Tezar , seorang pria kelahiran 27 Januari 2002 yang sekarang sedang berprofesi sebagai karyawan sebuah perusahaan swasta. Tezar ditakdirkan untuk menjadi pejuang dalam hidupnya.
Tezar lahir dari sepasang orang tua yang bahagia. Dari masa kelahiran hingga usia balita, Tezar merupakan anak yang disayangi. Cinta dari kedua orang tua telah melengkapi hidupnya pada masa itu. Namun, hidup ternyata tidak selalu berjalan baik layaknya kereta yang selamat mencapai tujuan akhir. Saat Tezar memasuki usia 6 tahun, kedua orang tuanya berselisih paham dan berbeda pendapat sehingga berujung pada perceraian.

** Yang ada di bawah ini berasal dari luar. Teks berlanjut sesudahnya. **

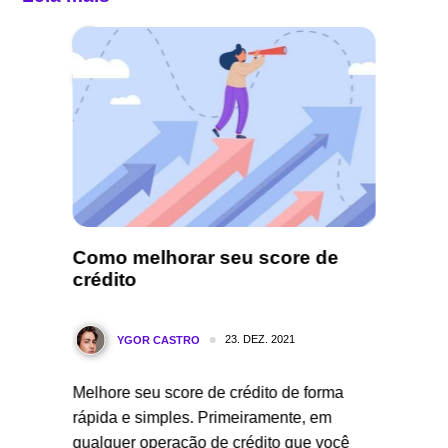
om a
Como melhorar seu score de
7 dica
crédito
de cr
negat
23. DEZ. 2021
YGOR CASTRO
Y
Melhore seu score de crédito de forma
Com a s
os
rápida e simples. Primeiramente, em
dificul
zado
qualquer operação de crédito que você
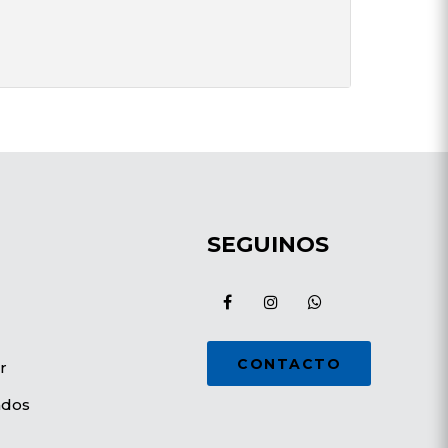
SEGUINOS
CONTACTO
r
ados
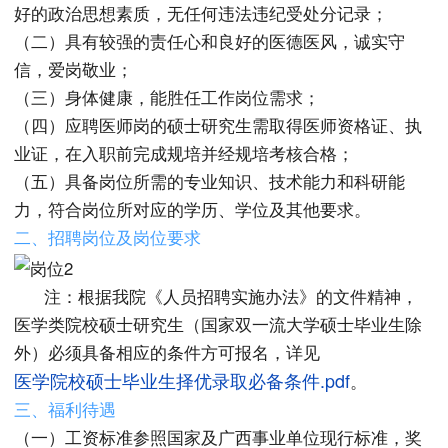
好的政治思想素质，无任何违法违纪受处分记录；
（二）具有较强的责任心和良好的医德医风，诚实守
信，爱岗敬业；
（三）身体健康，能胜任工作岗位需求；
（四）应聘医师岗的硕士研究生需取得医师资格证、执
业证，在入职前完成规培并经规培考核合格；
（五）具备岗位所需的专业知识、技术能力和科研能
力，符合岗位所对应的学历、学位及其他要求。
二、招聘岗位
及岗位要求
注：根据我院《人员招聘实施办法》的文件精神，
医学类院校硕士研究生（国家双一流大学硕士毕业生除
外）必须具备相应的条件方可报名，详见
医学院校硕士毕业生择优录取必备条件.pdf
。
三
、福利待遇
（一）工资标准参照国家及广西事业单位现行标准，奖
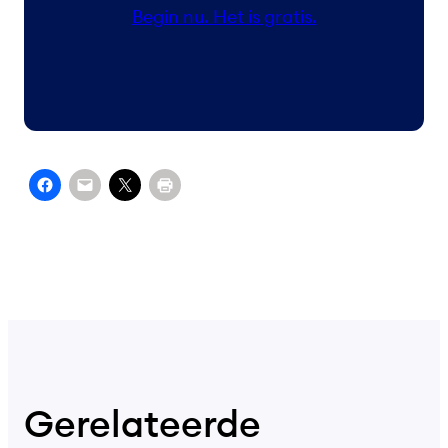
Begin nu. Het is gratis.
Gerelateerde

Tezar kemudian diasuh oleh ibunya sendiri. Pada awalnya, Tezar belum bisa mencerna apa yang terjadi. Ke mana cinta yang sebelumnya selalu melengkapi? Ibu yang sangat mencintainya tidak menjawab pertanyaan di dalam kepala Tezar dengan kata-kata, melainkan dengan segala perjuangan dan pengorbanannya.
Ibu Tezar membuka sebuah toko kelontong, atau biasa dikenal "warung." Dengan usaha kecilnya itu, ia selalu berupaya mencukupi segala kebutuhan Tezar, menyediakan makan malam yang hangat, mendaftarkannya ke sekolah ternama, hingga selalu mengupayakan bahkan mengadakan segala kemauan Tezar yang dia akui itu bukan kebutuhannya.
Tezar adalah seorang anak yang berbakti. Ia membalas cinta ibunya dengan segala bentuk terima kasih yang bukan hanya diucapkan, namun dengan segala cara yang bisa ia lakukan untuk ibunya. Menginjak bangku SMP, ibunya tidak muda lagi, mengingat beliau melahirkan Tezar di usia yang terbilang tua, di usia yang memasuki 50 tahun berjalan.
Tezar mulai merasa ada yang tidak biasa dalam hidupnya. Pada saat itu, ia melihat teman-teman sebayanya memiliki orang tua yang lengkap dan masih terlihat segar. Pada saat itu, ibu Tezar mengalami penyakit yang bisa terbilang wajar terjadi di usia tua, namun tidak menyebutkan penyakitnya secara spesifik.
Tezar menolak apa yang sedang terjadi dalam hidupnya. Di saat teman-teman sebayanya bermain sepulang sekolah, Tezar harus pulang untuk merawat dan mengantar ibunya untuk berobat. Di balik segala rasa kesal dan keluh kesah tentang ibunya, Tezar selalu menghormati dan bersikap baik di depan ibunya.
Seperti yang sudah ditulis sebelumnya, ibunya selalu berupaya untuk mendaftarkan Tezar ke sekolah terbaik. Lalu tiba hari pengambilan rapor terakhir di sekolahnya. Tezar bersekolah di sekolah swasta bergengsi pada saat itu. Di saat semua orang tua mengenakan pakaian terbaik dengan mobil-mobil pribadinya, pada saat itu tidak ada rasa malu atau takut. Tezar menjemput ibunya dengan sepeda motor, dan dengan bangga mengenalkan ibunya kepada teman-temannya. Namun, di dalam hatinya, penolakan tentang keadaannya masih ada.
Masuk ke bangku SMA, Tezar mendapatkan nilai yang cukup memuaskan di masa SMP-nya, sehingga ia diterima di salah satu SMK Negeri bergengsi di Cirebon. Selama menjalani masa itu, rutinitas Tezar masih sama. Ia mengantar ibunya berobat rutin, bahkan di beberapa waktu, ia menemani ibunya rawat inap selama beberapa malam.
Kegiatan Tezar untuk merawat ibunya tidak menghadang aktivitasnya sebagai seorang siswa. Kali ini Tezar tidak terpaku dalam urusan akademik. Tezar aktif di tengah lingkungan pertemanannya dan dikenal oleh banyak siswa, bahkan para alumni. Pada saat itu, Tezar aktif memimpin suporter sepak bola di sekolahnya. Setelah banyak waktu berlalu, Tezar mulai terbiasa, merenung, dan menerima keadaannya.
Pada saat bangku SMA ini, kejadian yang dikatakan oleh narasumber bahwa kejadian ini mengetuk dan mengutuk dirinya di waktu yang sama, ibunya meninggal dunia.